L’Amicale, pionnier du football madrilène
Bien que madrilène de naissance, Pedro Parages dispose également de la nationalité française - ce qui lui coûtera, suite à la guerre civile, son poste de président à cause des règlements franquistes. Une double identité qu’il doit à son père qui migre dès la fin du XIXe siècle dans la capitale espagnole. Pour assurer la relève paternelle dans l’entreprise de textile, il part terminer ses études de commerce en Angleterre, où il s’éprend d’amour pour le ballon rond et ramène une vision très britannique du football. Autrement dit, il décide de se dédier entièrement, et presque professionnellement, à ce sport. De fait, dès son retour dans la capitale, le jeune Pedro Parages prend sa première licence au sein de l’Association sportive amicale - en français dans le texte. Liée au lycée français de Madrid et créée en 1897, l’Amicale se veut le premier club de football de la capitale aux côtés du Sky FC. Cinq ans plus tard, Pedro Parages sent le vent tourner : il décide de s’engager avec le petit dernier des fanions madrilènes, le Madrid Football Club, premier patronyme des Merengues. En soi, ce véloce attaquant ne fait qu’anticiper l’absorption de l’Amicale par son nouveau club en 1904.

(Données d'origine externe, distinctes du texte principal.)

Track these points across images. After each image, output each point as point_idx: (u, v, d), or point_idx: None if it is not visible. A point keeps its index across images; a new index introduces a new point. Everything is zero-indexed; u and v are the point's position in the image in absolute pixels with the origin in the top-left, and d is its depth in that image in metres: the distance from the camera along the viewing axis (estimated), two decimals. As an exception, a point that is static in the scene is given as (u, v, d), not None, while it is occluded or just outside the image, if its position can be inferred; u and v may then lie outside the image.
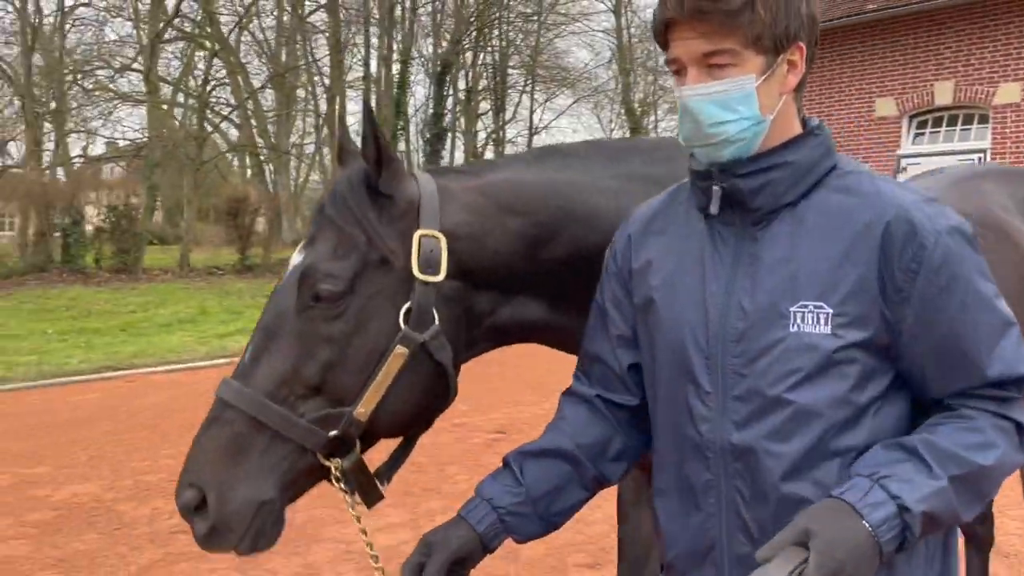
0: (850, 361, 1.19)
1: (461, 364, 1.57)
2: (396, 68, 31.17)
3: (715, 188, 1.26)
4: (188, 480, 1.39)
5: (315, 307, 1.43)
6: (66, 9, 27.03)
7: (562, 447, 1.41)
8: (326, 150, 36.21)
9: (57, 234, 19.53)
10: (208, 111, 27.67)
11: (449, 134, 32.97)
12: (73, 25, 27.67)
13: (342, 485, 1.44)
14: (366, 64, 32.19)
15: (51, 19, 27.41)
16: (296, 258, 1.49)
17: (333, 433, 1.41)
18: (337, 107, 30.18)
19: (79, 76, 26.53)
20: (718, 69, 1.20)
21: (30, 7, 25.62)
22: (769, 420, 1.22)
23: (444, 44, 31.35)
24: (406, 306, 1.44)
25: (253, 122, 32.50)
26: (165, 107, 27.71)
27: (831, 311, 1.19)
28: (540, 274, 1.60)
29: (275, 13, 31.58)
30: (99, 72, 27.09)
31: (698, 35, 1.20)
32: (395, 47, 30.50)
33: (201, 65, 29.99)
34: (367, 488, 1.49)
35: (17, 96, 25.24)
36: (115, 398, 7.86)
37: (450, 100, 32.49)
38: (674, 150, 1.65)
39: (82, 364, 9.55)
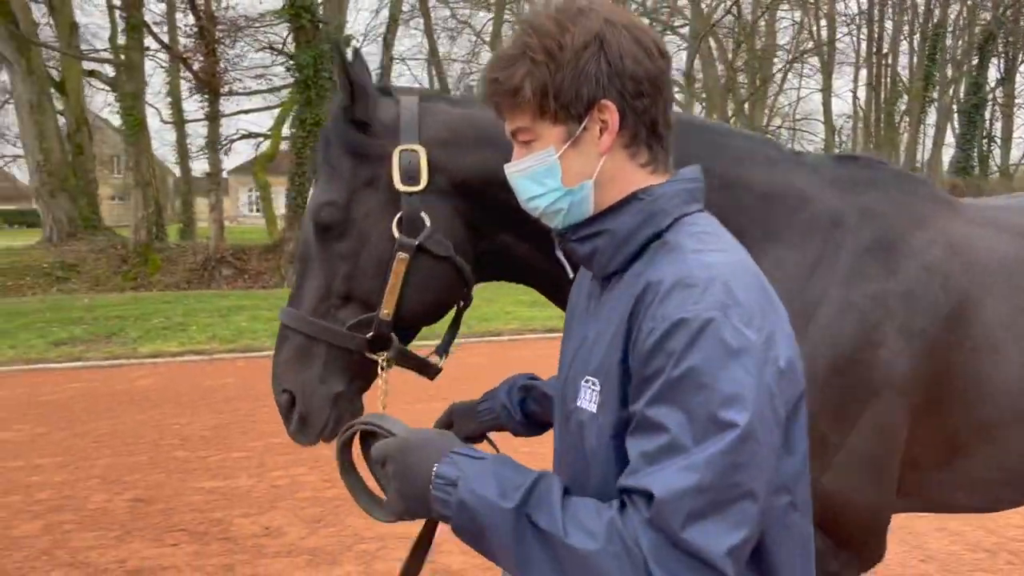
0: (619, 452, 1.09)
1: (474, 277, 1.72)
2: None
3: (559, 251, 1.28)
4: (280, 387, 1.67)
5: (325, 233, 1.64)
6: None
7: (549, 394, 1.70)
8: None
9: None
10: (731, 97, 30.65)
11: (988, 104, 32.42)
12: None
13: (384, 375, 1.66)
14: (868, 40, 32.32)
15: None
16: (309, 196, 1.70)
17: (369, 335, 1.62)
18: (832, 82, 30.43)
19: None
20: (528, 145, 1.20)
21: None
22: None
23: (986, 14, 30.62)
24: (396, 216, 1.60)
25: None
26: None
27: (598, 388, 1.14)
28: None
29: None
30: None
31: (506, 115, 1.22)
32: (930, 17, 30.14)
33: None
34: (421, 367, 1.73)
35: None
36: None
37: (992, 70, 31.81)
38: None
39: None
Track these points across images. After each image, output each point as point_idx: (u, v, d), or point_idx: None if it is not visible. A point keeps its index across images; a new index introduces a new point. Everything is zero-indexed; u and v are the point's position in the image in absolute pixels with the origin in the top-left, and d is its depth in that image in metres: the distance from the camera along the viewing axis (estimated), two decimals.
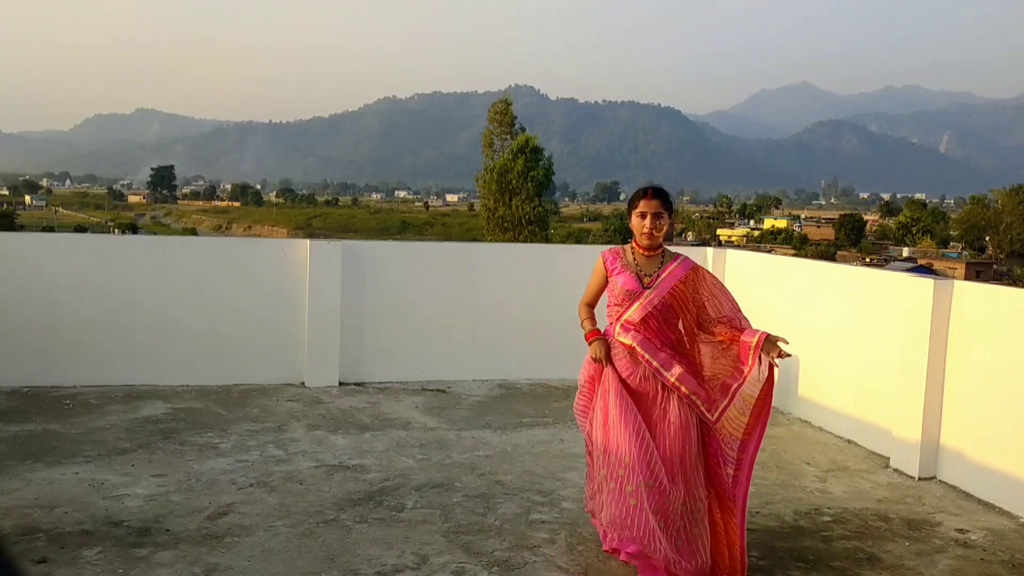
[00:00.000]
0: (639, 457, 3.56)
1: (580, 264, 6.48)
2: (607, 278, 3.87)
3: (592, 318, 3.96)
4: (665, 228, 3.76)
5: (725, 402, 3.70)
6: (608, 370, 3.77)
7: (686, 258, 3.83)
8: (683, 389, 3.64)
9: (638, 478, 3.55)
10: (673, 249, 3.96)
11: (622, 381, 3.72)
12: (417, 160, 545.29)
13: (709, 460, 3.71)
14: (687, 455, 3.61)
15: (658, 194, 3.78)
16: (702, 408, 3.67)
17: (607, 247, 4.07)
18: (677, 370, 3.65)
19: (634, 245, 3.85)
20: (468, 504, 4.53)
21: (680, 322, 3.83)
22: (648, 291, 3.71)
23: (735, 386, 3.70)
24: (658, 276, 3.74)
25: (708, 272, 3.85)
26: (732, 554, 3.68)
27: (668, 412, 3.66)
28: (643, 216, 3.75)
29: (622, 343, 3.74)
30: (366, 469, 5.03)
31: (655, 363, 3.66)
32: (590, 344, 3.86)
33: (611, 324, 3.84)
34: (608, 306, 3.88)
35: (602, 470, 3.72)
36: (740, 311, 3.82)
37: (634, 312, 3.71)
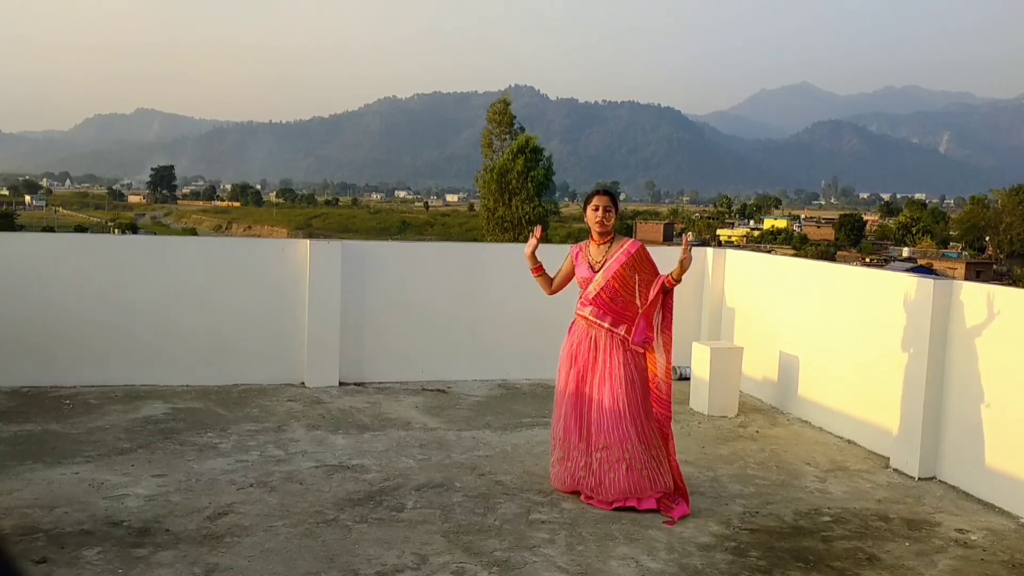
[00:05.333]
0: (576, 439, 4.65)
1: None
2: (573, 267, 4.81)
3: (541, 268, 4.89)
4: (613, 220, 4.71)
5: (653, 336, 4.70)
6: (568, 371, 4.73)
7: (631, 243, 4.71)
8: (619, 332, 4.62)
9: (575, 450, 4.66)
10: (623, 237, 4.79)
11: (574, 371, 4.69)
12: (417, 160, 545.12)
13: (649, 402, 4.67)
14: (627, 403, 4.53)
15: (607, 193, 4.78)
16: (628, 339, 4.63)
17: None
18: (609, 318, 4.63)
19: (590, 240, 4.78)
20: (468, 504, 4.53)
21: (632, 299, 4.65)
22: (597, 275, 4.66)
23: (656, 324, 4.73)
24: (605, 263, 4.67)
25: (648, 259, 4.67)
26: (673, 467, 4.62)
27: (610, 370, 4.58)
28: (596, 209, 4.68)
29: (580, 315, 4.75)
30: (366, 469, 5.03)
31: (601, 323, 4.64)
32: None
33: (578, 303, 4.79)
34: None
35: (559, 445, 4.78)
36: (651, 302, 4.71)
37: (589, 291, 4.69)
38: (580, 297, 4.76)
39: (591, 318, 4.67)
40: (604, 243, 4.70)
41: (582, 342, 4.69)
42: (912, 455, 5.29)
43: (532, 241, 4.78)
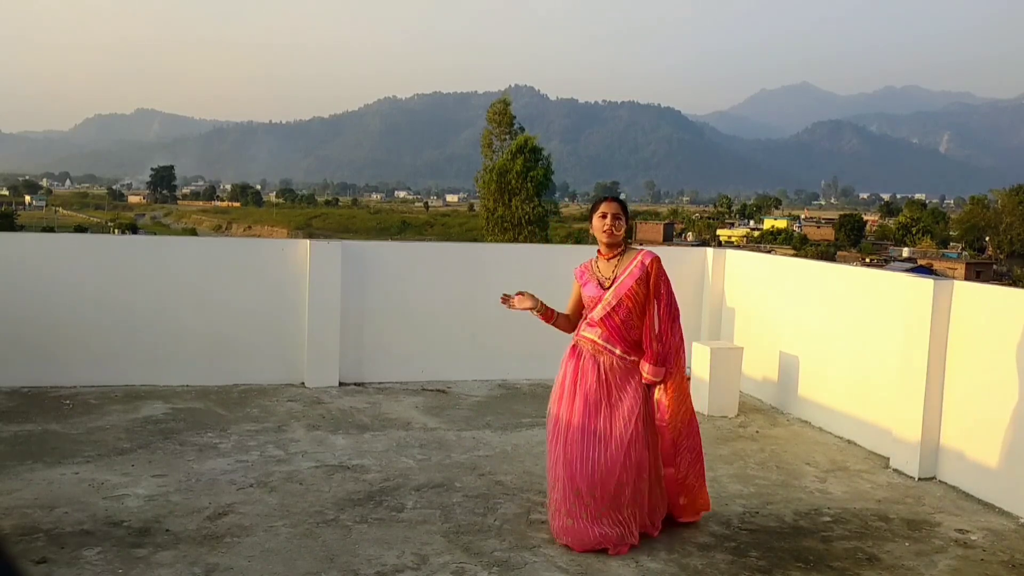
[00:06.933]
0: (567, 484, 4.04)
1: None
2: (581, 289, 4.28)
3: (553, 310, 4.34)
4: (623, 228, 4.17)
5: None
6: (567, 401, 4.14)
7: (645, 254, 4.17)
8: (631, 360, 4.13)
9: (569, 501, 4.03)
10: (637, 248, 4.31)
11: (577, 402, 4.10)
12: (417, 160, 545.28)
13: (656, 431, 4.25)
14: (636, 442, 4.05)
15: (615, 199, 4.25)
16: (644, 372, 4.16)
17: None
18: (620, 346, 4.12)
19: (597, 254, 4.25)
20: (468, 504, 4.54)
21: (646, 326, 4.17)
22: (607, 293, 4.13)
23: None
24: (616, 279, 4.14)
25: (664, 275, 4.16)
26: (682, 498, 4.30)
27: (621, 402, 4.08)
28: (604, 216, 4.16)
29: (585, 337, 4.20)
30: (366, 469, 5.03)
31: (611, 349, 4.13)
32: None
33: (582, 323, 4.27)
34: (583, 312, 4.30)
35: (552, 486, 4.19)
36: (665, 332, 4.15)
37: (596, 312, 4.15)
38: (585, 317, 4.23)
39: (599, 342, 4.13)
40: (614, 256, 4.17)
41: (588, 370, 4.11)
42: (912, 455, 5.29)
43: (516, 303, 4.25)
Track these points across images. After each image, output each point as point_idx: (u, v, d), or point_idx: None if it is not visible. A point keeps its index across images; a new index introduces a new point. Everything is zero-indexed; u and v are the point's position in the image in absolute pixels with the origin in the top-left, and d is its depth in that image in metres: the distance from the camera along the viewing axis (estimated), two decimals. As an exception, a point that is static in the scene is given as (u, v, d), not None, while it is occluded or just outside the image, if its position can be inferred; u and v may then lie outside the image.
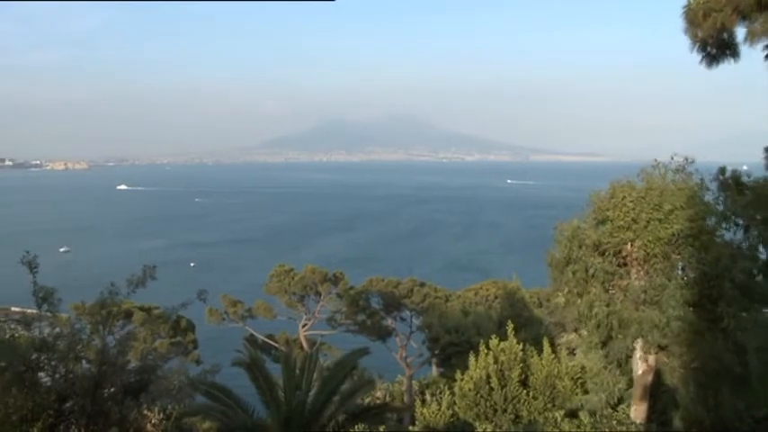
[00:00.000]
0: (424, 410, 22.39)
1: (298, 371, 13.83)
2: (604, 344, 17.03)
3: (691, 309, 15.68)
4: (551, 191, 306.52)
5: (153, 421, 11.87)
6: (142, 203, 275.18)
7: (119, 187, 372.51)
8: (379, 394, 35.29)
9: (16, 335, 11.45)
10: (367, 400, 32.23)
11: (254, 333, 41.18)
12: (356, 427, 15.61)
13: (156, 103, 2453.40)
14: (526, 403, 20.17)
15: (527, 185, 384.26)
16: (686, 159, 16.89)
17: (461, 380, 21.13)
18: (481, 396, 20.52)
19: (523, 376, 20.63)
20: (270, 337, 41.30)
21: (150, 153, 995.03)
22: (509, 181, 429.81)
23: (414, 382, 36.99)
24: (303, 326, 40.11)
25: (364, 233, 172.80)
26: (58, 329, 11.69)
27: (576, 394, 19.85)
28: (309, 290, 39.31)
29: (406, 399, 35.41)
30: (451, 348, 32.32)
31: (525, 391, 20.35)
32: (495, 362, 20.71)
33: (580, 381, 20.26)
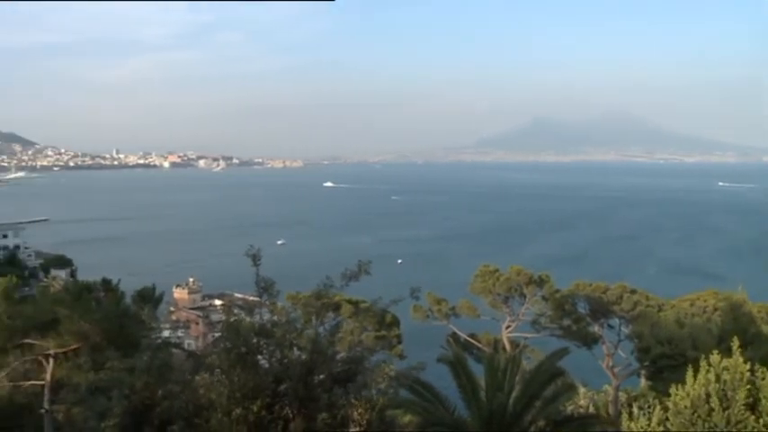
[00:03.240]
0: (632, 424, 21.10)
1: (500, 372, 13.66)
2: None
3: None
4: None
5: (359, 411, 12.28)
6: (345, 200, 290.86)
7: (325, 184, 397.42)
8: (582, 403, 34.06)
9: (240, 319, 12.45)
10: (570, 408, 31.34)
11: (457, 331, 41.38)
12: (558, 434, 15.11)
13: (368, 103, 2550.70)
14: (755, 430, 18.29)
15: (745, 188, 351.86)
16: None
17: (676, 395, 19.66)
18: (698, 416, 18.90)
19: (750, 399, 18.71)
20: (472, 336, 41.31)
21: (362, 152, 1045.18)
22: (720, 183, 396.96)
23: (620, 392, 35.28)
24: (506, 327, 39.72)
25: (574, 234, 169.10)
26: (275, 317, 12.54)
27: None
28: (514, 291, 38.84)
29: (611, 410, 33.88)
30: (663, 361, 30.35)
31: (753, 417, 18.47)
32: (717, 380, 19.00)
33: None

Sur les prés madrilènes, Pedro Parages, en plus de devenir le premier Gabacho à revêtir le maillot blanc, démontre toute sa classe balle au pied. Buteur reconnu et redouté, il marque de son empreinte l’armoire à trophées de la jeune entité avec quatre Copas del Rey consécutives entre 1905 et 1908 - auxquelles il faut ajouter autant de championnats régionaux. Pour sûr, cette période correspond aux premiers succès merengues. En 1908, seulement âgé de 25 ans, il décide pourtant de ranger ses crampons - même s’il les ressort à quelques occasions au cours de l’année suivante. Car, plus que sur le rectangle vert, le señor Parages souhaite transformer de fond en comble le balbutiant Madrid FC. En 1904, il est ainsi déjà membre de la seconde Junta Directiva du club articulée autour du président Carlos Padros. Cet engagement envers l’institution n’étonne guère. Pour sûr, dès son entrée dans le comité de direction, il s’attelle à écrire le premier règlement officiel d’un club qui allait devenir « le plus grand du monde » , selon les dires des 16 principaux mandataires blancs. Bien qu’importante, son ambition reste à l’époque plus modeste.
Du nom au stade, un héritage inégalé
L’appétit de Pedro Parages gagne en épaisseur à partir de 1916. Après douze ans de présence au sein de la direction, il franchit le pas et devient président du Madrid FC. Sa vision britannique du ballon rond le presse à moderniser la structure du club. Après avoir financé avec ses deniers personnels la construction de l’Estadio O’Donnell en 1912 - première enceinte appartenant à l’entité blanche -, il voit plus grand et pioche dans ses finances pour acheter une parcelle de terrains dans le Nord de la capitale. Dans le barrio de Chamartin, il pose la première pierre de ce qui répond aujourd’hui au nom d’Estadio Santiago Bernabéu - construit sur un terrain annexe. En 1924, son baptême, face aux Anglais de Newcastle, se déroule devant 25 000 personnes. Un pari fou qui place le club dans une autre galaxie. Une galaxie qui reste tout de même royale : quelques années plus tôt, en 1920, Pedro Parages reçoit du roi Don Alfonso XIII, supporter du club, le droit d’apposer la dénomination de Real – Royal en VF. Lorsqu’il décède dans le village français de Saint-Loubés en 1950, il est le socio numéro 1 du Real. Suffisant pour entonner une Marseillaise.